Print each of the lines below, keeping them exactly as they are.

▼▼▼

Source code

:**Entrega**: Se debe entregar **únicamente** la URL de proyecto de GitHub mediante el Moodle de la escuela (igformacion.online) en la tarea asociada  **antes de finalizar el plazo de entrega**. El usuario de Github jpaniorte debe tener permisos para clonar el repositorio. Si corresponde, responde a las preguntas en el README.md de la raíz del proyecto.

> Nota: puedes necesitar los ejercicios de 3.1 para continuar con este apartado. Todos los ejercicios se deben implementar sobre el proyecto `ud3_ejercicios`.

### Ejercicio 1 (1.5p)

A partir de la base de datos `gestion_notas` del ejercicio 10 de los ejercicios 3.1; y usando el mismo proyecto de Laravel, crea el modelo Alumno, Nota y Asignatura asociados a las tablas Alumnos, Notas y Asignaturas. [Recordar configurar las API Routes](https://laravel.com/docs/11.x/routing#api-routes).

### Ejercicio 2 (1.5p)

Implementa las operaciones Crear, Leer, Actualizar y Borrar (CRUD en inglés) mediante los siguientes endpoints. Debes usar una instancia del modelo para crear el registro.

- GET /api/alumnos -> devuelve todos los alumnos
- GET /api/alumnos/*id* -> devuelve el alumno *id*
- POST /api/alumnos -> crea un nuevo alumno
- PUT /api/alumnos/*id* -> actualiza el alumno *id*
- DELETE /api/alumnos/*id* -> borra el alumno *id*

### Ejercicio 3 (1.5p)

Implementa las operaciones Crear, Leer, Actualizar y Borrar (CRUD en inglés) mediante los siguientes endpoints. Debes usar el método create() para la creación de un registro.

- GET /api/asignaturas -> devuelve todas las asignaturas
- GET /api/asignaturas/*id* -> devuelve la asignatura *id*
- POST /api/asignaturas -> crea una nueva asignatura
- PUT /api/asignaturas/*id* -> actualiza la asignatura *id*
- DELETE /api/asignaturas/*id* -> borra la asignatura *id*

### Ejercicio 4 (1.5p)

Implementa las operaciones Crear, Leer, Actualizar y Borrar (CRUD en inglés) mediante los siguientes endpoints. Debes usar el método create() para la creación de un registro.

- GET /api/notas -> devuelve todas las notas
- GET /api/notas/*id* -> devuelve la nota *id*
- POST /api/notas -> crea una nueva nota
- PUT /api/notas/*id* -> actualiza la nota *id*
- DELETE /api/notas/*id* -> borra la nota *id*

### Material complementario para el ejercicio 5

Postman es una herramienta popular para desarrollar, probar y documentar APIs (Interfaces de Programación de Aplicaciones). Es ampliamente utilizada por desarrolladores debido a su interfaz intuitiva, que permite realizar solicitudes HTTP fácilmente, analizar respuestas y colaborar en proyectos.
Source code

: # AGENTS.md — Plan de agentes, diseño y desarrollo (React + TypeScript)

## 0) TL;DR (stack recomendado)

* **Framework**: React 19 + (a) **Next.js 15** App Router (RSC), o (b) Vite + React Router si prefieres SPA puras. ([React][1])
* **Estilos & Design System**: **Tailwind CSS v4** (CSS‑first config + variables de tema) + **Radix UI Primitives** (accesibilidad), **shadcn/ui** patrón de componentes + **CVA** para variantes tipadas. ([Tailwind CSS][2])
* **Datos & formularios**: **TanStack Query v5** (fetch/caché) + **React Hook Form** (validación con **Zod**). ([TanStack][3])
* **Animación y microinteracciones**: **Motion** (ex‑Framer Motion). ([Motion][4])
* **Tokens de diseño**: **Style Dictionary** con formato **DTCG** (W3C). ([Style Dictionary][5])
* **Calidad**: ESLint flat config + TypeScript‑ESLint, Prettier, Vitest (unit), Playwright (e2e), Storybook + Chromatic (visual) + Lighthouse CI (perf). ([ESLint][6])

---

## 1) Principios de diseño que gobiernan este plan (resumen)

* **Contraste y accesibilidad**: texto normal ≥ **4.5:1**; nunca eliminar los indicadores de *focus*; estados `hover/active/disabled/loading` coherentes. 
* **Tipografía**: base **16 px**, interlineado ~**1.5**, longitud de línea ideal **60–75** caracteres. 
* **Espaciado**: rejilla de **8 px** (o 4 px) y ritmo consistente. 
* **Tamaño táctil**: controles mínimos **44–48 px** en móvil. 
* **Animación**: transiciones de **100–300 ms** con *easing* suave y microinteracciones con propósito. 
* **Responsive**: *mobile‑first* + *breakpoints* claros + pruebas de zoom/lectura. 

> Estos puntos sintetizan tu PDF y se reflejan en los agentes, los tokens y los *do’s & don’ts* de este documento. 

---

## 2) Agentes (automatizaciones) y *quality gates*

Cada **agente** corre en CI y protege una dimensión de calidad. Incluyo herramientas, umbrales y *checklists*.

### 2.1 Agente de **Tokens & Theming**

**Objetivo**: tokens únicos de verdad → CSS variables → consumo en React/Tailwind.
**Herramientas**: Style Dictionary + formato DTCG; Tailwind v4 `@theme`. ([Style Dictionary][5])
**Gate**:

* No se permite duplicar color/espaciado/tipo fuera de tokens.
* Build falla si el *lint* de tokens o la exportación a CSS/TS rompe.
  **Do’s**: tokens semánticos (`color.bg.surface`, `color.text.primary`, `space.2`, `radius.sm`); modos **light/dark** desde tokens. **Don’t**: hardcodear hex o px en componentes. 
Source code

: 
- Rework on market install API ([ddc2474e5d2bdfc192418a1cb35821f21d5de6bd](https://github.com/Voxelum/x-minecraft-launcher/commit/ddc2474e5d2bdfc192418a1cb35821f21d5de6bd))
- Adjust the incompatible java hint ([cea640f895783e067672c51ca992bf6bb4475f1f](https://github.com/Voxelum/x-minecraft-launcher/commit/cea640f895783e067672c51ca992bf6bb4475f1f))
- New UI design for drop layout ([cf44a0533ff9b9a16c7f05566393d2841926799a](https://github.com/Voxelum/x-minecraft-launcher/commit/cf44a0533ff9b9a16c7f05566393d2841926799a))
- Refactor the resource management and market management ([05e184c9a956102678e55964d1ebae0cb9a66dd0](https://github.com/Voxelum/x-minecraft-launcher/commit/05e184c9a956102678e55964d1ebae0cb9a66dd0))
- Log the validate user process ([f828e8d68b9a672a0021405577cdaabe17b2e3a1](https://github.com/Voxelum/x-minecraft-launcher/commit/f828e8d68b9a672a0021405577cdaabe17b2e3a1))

▲▲▲

(RESPONSE TO THIS EXERCISE)
Source code

:**Entrega**: Se debe entregar **únicamente** la URL de proyecto de GitHub mediante el Moodle de la escuela (igformacion.online) en la tarea asociada  **antes de finalizar el plazo de entrega**. El usuario de Github jpaniorte debe tener permisos para clonar el repositorio. Si corresponde, responde a las preguntas en el README.md de la raíz del proyecto.

> Nota: puedes necesitar los ejercicios de 3.1 para continuar con este apartado. Todos los ejercicios se deben implementar sobre el proyecto `ud3_ejercicios`.

### Ejercicio 1 (1.5p)

A partir de la base de datos `gestion_notas` del ejercicio 10 de los ejercicios 3.1; y usando el mismo proyecto de Laravel, crea el modelo Alumno, Nota y Asignatura asociados a las tablas Alumnos, Notas y Asignaturas. [Recordar configurar las API Routes](https://laravel.com/docs/11.x/routing#api-routes).

### Ejercicio 2 (1.5p)

Implementa las operaciones Crear, Leer, Actualizar y Borrar (CRUD en inglés) mediante los siguientes endpoints. Debes usar una instancia del modelo para crear el registro.

- GET /api/alumnos -> devuelve todos los alumnos
- GET /api/alumnos/*id* -> devuelve el alumno *id*
- POST /api/alumnos -> crea un nuevo alumno
- PUT /api/alumnos/*id* -> actualiza el alumno *id*
- DELETE /api/alumnos/*id* -> borra el alumno *id*

### Ejercicio 3 (1.5p)

Implementa las operaciones Crear, Leer, Actualizar y Borrar (CRUD en inglés) mediante los siguientes endpoints. Debes usar el método create() para la creación de un registro.

- GET /api/asignaturas -> devuelve todas las asignaturas
- GET /api/asignaturas/*id* -> devuelve la asignatura *id*
- POST /api/asignaturas -> crea una nueva asignatura
- PUT /api/asignaturas/*id* -> actualiza la asignatura *id*
- DELETE /api/asignaturas/*id* -> borra la asignatura *id*

### Ejercicio 4 (1.5p)

Implementa las operaciones Crear, Leer, Actualizar y Borrar (CRUD en inglés) mediante los siguientes endpoints. Debes usar el método create() para la creación de un registro.

- GET /api/notas -> devuelve todas las notas
- GET /api/notas/*id* -> devuelve la nota *id*
- POST /api/notas -> crea una nueva nota
- PUT /api/notas/*id* -> actualiza la nota *id*
- DELETE /api/notas/*id* -> borra la nota *id*

### Material complementario para el ejercicio 5

Postman es una herramienta popular para desarrollar, probar y documentar APIs (Interfaces de Programación de Aplicaciones). Es ampliamente utilizada por desarrolladores debido a su interfaz intuitiva, que permite realizar solicitudes HTTP fácilmente, analizar respuestas y colaborar en proyectos.
Source code

: # AGENTS.md — Plan de agentes, diseño y desarrollo (React + TypeScript)

## 0) TL;DR (stack recomendado)

* **Framework**: React 19 + (a) **Next.js 15** App Router (RSC), o (b) Vite + React Router si prefieres SPA puras. ([React][1])
* **Estilos & Design System**: **Tailwind CSS v4** (CSS‑first config + variables de tema) + **Radix UI Primitives** (accesibilidad), **shadcn/ui** patrón de componentes + **CVA** para variantes tipadas. ([Tailwind CSS][2])
* **Datos & formularios**: **TanStack Query v5** (fetch/caché) + **React Hook Form** (validación con **Zod**). ([TanStack][3])
* **Animación y microinteracciones**: **Motion** (ex‑Framer Motion). ([Motion][4])
* **Tokens de diseño**: **Style Dictionary** con formato **DTCG** (W3C). ([Style Dictionary][5])
* **Calidad**: ESLint flat config + TypeScript‑ESLint, Prettier, Vitest (unit), Playwright (e2e), Storybook + Chromatic (visual) + Lighthouse CI (perf). ([ESLint][6])

---

## 1) Principios de diseño que gobiernan este plan (resumen)

* **Contraste y accesibilidad**: texto normal ≥ **4.5:1**; nunca eliminar los indicadores de *focus*; estados `hover/active/disabled/loading` coherentes. 
* **Tipografía**: base **16 px**, interlineado ~**1.5**, longitud de línea ideal **60–75** caracteres. 
* **Espaciado**: rejilla de **8 px** (o 4 px) y ritmo consistente. 
* **Tamaño táctil**: controles mínimos **44–48 px** en móvil. 
* **Animación**: transiciones de **100–300 ms** con *easing* suave y microinteracciones con propósito. 
* **Responsive**: *mobile‑first* + *breakpoints* claros + pruebas de zoom/lectura. 

> Estos puntos sintetizan tu PDF y se reflejan en los agentes, los tokens y los *do’s & don’ts* de este documento. 

---

## 2) Agentes (automatizaciones) y *quality gates*

Cada **agente** corre en CI y protege una dimensión de calidad. Incluyo herramientas, umbrales y *checklists*.

### 2.1 Agente de **Tokens & Theming**

**Objetivo**: tokens únicos de verdad → CSS variables → consumo en React/Tailwind.
**Herramientas**: Style Dictionary + formato DTCG; Tailwind v4 `@theme`. ([Style Dictionary][5])
**Gate**:

* No se permite duplicar color/espaciado/tipo fuera de tokens.
* Build falla si el *lint* de tokens o la exportación a CSS/TS rompe.
  **Do’s**: tokens semánticos (`color.bg.surface`, `color.text.primary`, `space.2`, `radius.sm`); modos **light/dark** desde tokens. **Don’t**: hardcodear hex o px en componentes. 
Source code

: 
- Rework on market install API ([ddc2474e5d2bdfc192418a1cb35821f21d5de6bd](https://github.com/Voxelum/x-minecraft-launcher/commit/ddc2474e5d2bdfc192418a1cb35821f21d5de6bd))
- Adjust the incompatible java hint ([cea640f895783e067672c51ca992bf6bb4475f1f](https://github.com/Voxelum/x-minecraft-launcher/commit/cea640f895783e067672c51ca992bf6bb4475f1f))
- New UI design for drop layout ([cf44a0533ff9b9a16c7f05566393d2841926799a](https://github.com/Voxelum/x-minecraft-launcher/commit/cf44a0533ff9b9a16c7f05566393d2841926799a))
- Refactor the resource management and market management ([05e184c9a956102678e55964d1ebae0cb9a66dd0](https://github.com/Voxelum/x-minecraft-launcher/commit/05e184c9a956102678e55964d1ebae0cb9a66dd0))
- Log the validate user process ([f828e8d68b9a672a0021405577cdaabe17b2e3a1](https://github.com/Voxelum/x-minecraft-launcher/commit/f828e8d68b9a672a0021405577cdaabe17b2e3a1))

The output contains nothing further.